Entre Atlanta y la Ciudad de México, Ileana Moreno y yo hablamos en cortísimas oraciones y monosílabos a través de WhatsApp. Mantenemos contacto a raíz de una exposición individual que realizamos en Guadalajara con su trabajo. Sus pinturas encuentran la educación formal de una egresada de Artes de la UNAM con el worldbuilding (disculpen el anglicismo) característico de comunidades y fanbases de internet, para configurar sus investigaciones sobre el panteón prehispánico mesoamericano.
Andy Punk dejó la capital jalisciense y se trasladó a la Ciudad de México. Como muchas estudiantes de la Escuela de Artes de la Universidad de Guadalajara, decidió abandonar su ciudad natal debido al conservadurismo de los llamados “pintores rabiosos” y a la escasez de espacios para artistas emergentes. Su pintura no persigue la solemnidad ni las pretensiones cosmopolitas con las que suele identificarse buena parte del arte tapatío.

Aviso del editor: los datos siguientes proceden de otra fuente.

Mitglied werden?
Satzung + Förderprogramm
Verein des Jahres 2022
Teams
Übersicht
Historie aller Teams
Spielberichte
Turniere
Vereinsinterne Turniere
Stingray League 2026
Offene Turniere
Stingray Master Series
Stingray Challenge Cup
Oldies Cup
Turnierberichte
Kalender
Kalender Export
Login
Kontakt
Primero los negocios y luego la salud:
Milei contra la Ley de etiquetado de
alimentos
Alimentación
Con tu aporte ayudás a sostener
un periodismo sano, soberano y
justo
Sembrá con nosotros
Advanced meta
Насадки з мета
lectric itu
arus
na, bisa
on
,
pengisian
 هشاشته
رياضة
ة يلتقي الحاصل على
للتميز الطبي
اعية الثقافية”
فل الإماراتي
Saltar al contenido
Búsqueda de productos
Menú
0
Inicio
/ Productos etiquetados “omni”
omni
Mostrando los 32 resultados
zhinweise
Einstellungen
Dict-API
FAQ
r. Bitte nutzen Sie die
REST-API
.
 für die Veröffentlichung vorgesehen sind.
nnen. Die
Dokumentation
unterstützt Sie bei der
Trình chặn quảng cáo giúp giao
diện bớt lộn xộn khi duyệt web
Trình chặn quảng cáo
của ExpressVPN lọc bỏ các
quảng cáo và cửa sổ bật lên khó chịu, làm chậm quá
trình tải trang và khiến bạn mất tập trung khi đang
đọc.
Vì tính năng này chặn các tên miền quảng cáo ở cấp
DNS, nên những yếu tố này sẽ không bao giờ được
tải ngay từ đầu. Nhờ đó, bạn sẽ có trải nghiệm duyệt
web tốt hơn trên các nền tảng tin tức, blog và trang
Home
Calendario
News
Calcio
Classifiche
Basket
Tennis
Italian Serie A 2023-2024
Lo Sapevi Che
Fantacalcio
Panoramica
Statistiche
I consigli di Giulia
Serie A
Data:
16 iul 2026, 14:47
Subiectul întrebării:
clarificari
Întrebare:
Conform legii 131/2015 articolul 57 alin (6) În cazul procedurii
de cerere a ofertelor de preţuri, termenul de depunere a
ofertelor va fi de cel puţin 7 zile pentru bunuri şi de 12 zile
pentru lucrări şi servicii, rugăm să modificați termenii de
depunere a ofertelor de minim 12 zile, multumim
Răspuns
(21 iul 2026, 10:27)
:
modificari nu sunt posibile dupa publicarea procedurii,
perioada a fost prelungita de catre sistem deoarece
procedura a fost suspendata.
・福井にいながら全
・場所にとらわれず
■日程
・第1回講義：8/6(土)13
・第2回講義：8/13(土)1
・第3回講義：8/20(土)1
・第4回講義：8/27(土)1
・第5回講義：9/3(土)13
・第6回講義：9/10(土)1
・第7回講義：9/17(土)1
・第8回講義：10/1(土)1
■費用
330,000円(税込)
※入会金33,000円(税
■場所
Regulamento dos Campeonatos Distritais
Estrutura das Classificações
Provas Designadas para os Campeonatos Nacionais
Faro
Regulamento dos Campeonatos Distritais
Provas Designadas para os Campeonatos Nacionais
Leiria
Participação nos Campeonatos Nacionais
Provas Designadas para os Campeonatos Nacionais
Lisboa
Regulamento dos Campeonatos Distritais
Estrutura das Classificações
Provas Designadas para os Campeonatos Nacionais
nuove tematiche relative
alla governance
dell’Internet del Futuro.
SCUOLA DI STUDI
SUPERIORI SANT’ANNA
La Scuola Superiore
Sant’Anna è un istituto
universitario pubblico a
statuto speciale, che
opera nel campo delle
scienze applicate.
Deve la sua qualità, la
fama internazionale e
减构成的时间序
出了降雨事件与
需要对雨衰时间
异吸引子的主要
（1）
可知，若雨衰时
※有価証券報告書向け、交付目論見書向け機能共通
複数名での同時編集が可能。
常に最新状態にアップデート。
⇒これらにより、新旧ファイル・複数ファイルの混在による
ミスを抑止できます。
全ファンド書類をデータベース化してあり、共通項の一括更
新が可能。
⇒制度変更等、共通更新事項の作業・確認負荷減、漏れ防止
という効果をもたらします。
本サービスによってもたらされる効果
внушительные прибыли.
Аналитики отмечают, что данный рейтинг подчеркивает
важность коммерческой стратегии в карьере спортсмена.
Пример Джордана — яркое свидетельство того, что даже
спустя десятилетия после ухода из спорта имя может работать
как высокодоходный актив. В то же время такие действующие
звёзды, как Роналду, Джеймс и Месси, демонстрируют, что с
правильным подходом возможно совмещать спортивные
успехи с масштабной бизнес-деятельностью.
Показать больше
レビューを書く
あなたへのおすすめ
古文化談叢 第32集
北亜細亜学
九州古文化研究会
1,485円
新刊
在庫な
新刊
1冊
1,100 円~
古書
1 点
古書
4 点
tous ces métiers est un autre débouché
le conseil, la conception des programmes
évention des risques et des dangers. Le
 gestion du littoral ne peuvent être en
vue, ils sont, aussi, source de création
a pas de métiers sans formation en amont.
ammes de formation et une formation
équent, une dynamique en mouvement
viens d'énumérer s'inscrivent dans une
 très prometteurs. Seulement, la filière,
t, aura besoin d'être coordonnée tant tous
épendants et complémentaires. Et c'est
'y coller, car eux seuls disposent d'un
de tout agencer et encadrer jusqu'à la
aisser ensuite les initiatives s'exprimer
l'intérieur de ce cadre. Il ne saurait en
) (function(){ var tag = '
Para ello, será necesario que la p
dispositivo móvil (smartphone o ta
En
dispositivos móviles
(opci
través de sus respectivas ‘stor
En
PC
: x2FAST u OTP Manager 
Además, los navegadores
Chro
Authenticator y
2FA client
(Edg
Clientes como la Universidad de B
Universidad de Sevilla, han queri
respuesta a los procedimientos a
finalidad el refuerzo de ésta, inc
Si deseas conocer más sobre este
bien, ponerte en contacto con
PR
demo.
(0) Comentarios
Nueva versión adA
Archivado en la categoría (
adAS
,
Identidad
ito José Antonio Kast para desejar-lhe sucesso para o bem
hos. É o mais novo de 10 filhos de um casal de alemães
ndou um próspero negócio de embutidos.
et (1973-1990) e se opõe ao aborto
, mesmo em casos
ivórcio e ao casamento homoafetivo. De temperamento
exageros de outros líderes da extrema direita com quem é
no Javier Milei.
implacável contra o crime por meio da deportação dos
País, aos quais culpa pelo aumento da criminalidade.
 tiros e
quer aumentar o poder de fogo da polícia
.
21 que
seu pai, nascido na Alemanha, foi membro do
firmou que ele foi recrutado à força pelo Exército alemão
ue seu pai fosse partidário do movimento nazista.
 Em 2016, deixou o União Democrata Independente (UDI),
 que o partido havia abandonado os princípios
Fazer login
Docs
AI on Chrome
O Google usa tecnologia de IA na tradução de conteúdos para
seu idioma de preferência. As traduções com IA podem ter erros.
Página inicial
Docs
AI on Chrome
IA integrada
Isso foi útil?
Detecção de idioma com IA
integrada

Las perspectivas de Andrea se gestan desde la intimidad de su cuarto y el internet como ventana al mundo, en plena zona industrial de Guadalajara.
En un departamento de la colonia Álamos, a unas cuadras de Calzada de Tlalpan, me encuentro con una pieza mural realizada en metal por Magguie Chavarrí, amigo de varios artistas egresados de La Esmeralda que, como muchos de su generación, se dedica también al tatuaje. La generación de Chavarrí ha construido sobre los cimientos del “formalismo neorromántico” que la sensibilidad tardo-millennial desarrolló a inicios de esta década. Si sus dos vertientes originales eran la Fantasía Medieval y el Cyberpunk —ambas dominadas por tonos oscuros—, les artistas nacides a inicios de los 2000 han integrado un giro juguetería/peluche, con formas y colores más amables.
Emanuel Juárez nos recuerda la cualidad efímera de crear imágenes. Las que conservamos y hoy reconocemos como “historia del arte” (occidental) han llegado hasta nosotros por casualidad, o por una serie de circunstancias casi caprichosas. Existe la idea de que, con el traslado a la digitalidad, las imágenes ahora sí se conservarán para siempre. La obra de Juárez se coloca en contradicción con esta creencia. Su trabajo gira en torno al deterioro y desgaste de imágenes digitales, a veces de manera sutil y otras veces más literal, como en sus esculturas de módems corroídos.
Por último, en Fruit of the Doom obra de la cual toma su título la exposición, Mateo Miranda presenta una cornucopia vista desde dentro, en la cual se recargan algunas frutas con pinta artificial, las cuales en realidad, son gomitas dentro de un tracto intestinal. Miranda me comenta que de niño, le gustaban mucho las gomitas de frutas y que estas le causaban gastritis. A pesar de dicho malestar, este no dejaba de comerlas, cosa que en paralelo, me hizo pensar en mi relación con el arte.
Los hilos conductores de esta muestra son así, una serie de llamadas telefónicas, conversaciones de WhatsApp, caminatas, reparaciones por lluvias... y el elástico de un calzón de supermercado.